The Nigerian Senate has approved an amendment to the Finance Act of 2023, increasing the windfall levy on banks’ foreign exchange gains from 50% to 70%.

The bill was passed during a plenary session on Tuesday after a thorough review by the Finance Committee.

The Senate’s decision aims to address the significant profits banks have accrued due to recent foreign exchange policy shifts.

This windfall is viewed as a product of government intervention rather than the banks’ strategic efforts, prompting the call for redistribution.

The additional revenue from this levy is expected to contribute to financing the N6.2 trillion Appropriation Amendment Bill.

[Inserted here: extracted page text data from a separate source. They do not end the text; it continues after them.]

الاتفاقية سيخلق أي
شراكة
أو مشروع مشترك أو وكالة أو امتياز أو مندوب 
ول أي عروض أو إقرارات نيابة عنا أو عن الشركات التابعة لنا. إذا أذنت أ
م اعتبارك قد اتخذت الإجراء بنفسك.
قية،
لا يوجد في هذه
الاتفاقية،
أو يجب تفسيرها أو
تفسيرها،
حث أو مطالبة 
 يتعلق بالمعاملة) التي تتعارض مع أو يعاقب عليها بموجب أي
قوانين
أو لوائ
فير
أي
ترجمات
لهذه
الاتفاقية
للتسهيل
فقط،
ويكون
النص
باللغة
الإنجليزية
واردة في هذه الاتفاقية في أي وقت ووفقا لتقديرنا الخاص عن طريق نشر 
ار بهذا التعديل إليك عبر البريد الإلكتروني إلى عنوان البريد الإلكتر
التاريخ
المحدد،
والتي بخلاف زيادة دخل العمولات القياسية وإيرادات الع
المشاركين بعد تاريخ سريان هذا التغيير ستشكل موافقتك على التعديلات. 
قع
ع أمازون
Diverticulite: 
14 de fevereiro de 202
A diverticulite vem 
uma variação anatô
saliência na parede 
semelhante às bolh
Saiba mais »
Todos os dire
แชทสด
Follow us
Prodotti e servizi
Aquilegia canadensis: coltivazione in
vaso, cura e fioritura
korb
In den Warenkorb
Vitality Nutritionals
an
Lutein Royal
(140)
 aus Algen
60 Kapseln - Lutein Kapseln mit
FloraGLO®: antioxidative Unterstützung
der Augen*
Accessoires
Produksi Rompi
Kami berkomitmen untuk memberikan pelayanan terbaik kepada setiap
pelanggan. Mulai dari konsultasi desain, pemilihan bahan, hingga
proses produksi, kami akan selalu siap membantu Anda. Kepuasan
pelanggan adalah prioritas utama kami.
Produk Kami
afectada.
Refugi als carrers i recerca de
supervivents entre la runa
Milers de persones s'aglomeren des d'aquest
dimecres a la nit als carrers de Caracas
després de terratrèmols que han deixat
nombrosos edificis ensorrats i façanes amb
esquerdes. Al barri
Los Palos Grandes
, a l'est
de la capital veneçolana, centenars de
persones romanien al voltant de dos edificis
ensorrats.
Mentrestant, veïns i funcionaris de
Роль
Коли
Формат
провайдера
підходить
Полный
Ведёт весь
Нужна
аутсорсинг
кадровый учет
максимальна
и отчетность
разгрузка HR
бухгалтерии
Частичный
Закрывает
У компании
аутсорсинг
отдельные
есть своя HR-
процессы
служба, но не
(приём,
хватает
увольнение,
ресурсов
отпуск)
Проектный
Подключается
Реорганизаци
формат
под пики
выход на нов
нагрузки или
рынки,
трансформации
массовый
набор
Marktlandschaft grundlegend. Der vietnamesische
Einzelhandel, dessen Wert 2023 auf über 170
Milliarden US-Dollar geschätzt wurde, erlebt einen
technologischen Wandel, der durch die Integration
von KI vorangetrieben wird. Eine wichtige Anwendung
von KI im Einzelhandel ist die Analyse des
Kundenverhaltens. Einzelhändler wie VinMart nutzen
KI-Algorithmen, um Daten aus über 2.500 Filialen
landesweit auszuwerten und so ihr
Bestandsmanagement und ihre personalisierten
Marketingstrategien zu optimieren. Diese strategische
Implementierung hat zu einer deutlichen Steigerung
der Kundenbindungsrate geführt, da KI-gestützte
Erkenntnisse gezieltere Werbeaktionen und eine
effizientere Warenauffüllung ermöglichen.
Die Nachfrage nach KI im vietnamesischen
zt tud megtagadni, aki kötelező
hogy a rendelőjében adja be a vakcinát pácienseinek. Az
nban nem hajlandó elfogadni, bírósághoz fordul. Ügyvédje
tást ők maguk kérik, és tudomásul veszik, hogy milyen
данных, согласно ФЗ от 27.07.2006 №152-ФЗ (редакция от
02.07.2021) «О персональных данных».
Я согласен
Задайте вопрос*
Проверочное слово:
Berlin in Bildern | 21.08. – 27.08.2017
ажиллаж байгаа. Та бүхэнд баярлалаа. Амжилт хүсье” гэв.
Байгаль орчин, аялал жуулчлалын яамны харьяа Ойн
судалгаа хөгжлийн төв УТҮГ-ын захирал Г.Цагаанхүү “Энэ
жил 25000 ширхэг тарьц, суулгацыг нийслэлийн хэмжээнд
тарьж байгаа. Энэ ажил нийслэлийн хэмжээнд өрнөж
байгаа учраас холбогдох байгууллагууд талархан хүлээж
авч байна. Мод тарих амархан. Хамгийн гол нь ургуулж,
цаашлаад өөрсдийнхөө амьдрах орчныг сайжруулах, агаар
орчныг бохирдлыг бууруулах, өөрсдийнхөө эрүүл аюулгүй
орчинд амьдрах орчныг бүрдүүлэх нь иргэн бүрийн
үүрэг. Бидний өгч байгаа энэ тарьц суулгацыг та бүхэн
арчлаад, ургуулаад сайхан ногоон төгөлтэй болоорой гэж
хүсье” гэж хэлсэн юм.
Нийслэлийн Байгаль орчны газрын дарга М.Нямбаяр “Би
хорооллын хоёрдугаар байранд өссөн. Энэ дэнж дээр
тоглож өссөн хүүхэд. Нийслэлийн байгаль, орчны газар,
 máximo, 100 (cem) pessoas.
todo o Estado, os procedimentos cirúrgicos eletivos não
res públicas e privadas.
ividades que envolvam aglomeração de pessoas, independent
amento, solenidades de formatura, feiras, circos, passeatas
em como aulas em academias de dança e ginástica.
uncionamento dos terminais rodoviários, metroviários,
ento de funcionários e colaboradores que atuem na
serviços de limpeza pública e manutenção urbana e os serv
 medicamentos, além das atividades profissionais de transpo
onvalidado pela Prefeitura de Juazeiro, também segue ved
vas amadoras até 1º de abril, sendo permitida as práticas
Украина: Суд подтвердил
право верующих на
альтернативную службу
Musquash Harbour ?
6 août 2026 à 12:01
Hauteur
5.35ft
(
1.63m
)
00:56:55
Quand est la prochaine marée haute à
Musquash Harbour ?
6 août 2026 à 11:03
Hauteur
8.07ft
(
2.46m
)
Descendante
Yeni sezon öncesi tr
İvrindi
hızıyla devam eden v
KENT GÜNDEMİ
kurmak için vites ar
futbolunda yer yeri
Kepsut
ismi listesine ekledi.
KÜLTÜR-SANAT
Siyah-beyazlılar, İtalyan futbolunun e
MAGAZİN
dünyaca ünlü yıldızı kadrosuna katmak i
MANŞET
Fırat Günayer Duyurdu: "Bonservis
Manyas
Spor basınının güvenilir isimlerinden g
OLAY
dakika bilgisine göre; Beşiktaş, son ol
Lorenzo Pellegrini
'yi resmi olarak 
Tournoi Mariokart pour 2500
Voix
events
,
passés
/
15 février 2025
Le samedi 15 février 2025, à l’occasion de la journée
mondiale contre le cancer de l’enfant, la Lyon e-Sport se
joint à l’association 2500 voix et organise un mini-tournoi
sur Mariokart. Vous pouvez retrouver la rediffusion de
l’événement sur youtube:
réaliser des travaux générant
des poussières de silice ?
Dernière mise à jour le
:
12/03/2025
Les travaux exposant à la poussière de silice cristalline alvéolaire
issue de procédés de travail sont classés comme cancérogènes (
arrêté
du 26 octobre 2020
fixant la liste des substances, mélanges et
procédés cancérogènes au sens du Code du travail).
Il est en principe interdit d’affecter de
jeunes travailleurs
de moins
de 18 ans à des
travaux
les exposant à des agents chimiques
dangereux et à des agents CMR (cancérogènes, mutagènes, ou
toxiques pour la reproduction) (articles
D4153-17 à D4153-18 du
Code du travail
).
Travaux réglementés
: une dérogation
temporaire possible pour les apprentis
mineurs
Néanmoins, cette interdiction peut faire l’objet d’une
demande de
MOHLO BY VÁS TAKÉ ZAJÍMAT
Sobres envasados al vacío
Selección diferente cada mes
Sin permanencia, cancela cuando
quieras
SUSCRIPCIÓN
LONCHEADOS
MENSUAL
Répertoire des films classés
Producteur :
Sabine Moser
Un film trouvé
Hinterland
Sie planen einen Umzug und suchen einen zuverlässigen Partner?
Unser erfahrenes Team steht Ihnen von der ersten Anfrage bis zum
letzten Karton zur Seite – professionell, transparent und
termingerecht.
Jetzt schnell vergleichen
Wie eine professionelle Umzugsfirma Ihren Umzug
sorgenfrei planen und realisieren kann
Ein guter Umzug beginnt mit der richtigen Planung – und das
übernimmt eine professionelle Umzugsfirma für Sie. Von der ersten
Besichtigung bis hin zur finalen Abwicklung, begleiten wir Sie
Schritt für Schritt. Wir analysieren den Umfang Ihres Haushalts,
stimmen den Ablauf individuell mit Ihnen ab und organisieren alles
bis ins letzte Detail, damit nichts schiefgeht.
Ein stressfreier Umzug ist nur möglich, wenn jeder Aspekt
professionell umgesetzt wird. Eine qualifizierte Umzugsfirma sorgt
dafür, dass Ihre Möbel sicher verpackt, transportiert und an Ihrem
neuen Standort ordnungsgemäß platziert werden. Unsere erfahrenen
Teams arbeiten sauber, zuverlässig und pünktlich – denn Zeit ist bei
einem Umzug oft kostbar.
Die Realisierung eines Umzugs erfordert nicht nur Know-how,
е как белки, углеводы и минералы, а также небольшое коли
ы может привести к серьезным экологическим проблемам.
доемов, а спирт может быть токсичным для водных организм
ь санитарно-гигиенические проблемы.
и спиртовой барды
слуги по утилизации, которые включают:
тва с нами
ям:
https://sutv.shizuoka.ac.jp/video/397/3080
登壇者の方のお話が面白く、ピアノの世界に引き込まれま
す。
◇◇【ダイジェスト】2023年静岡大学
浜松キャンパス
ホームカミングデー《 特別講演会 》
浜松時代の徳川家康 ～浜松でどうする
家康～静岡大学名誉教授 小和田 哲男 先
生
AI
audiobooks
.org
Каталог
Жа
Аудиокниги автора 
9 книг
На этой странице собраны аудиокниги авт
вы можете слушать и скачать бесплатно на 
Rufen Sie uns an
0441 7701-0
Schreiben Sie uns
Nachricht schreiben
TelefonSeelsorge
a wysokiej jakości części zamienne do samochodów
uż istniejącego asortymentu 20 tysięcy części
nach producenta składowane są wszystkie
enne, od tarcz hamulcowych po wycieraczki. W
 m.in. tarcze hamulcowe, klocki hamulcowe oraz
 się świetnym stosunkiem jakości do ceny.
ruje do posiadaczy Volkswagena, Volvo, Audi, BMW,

This funding will support various government projects and initiatives, ensuring that the windfall benefits are reinvested into the economy.

The Senate also approved amendments to the payment timeline, setting the levy to take effect from the start of the new foreign exchange regime through 2025, avoiding retrospective application from January 2024.

Also, the Upper Chamber removed the proposed jail term for principal officers of defaulting banks.

Instead, banks that fail to remit the levy will incur a penalty of 10% per annum on the withheld amount, alongside interest at the prevailing Central Bank of Nigeria (CBN) Minimum Rediscount Rate.

This legislative move aligns with President Tinubu’s broader fiscal strategy, which aims to optimize national revenue through independent sources.

The amendment underscores the Senate’s commitment to leveraging bank profits for national development, especially amid economic challenges.

While some industry stakeholders express concerns about the impact on banking operations, others see this as a necessary step towards equitable wealth distribution and economic stability.

The bill’s passage is anticipated to have significant implications for both the financial sector and the broader economy.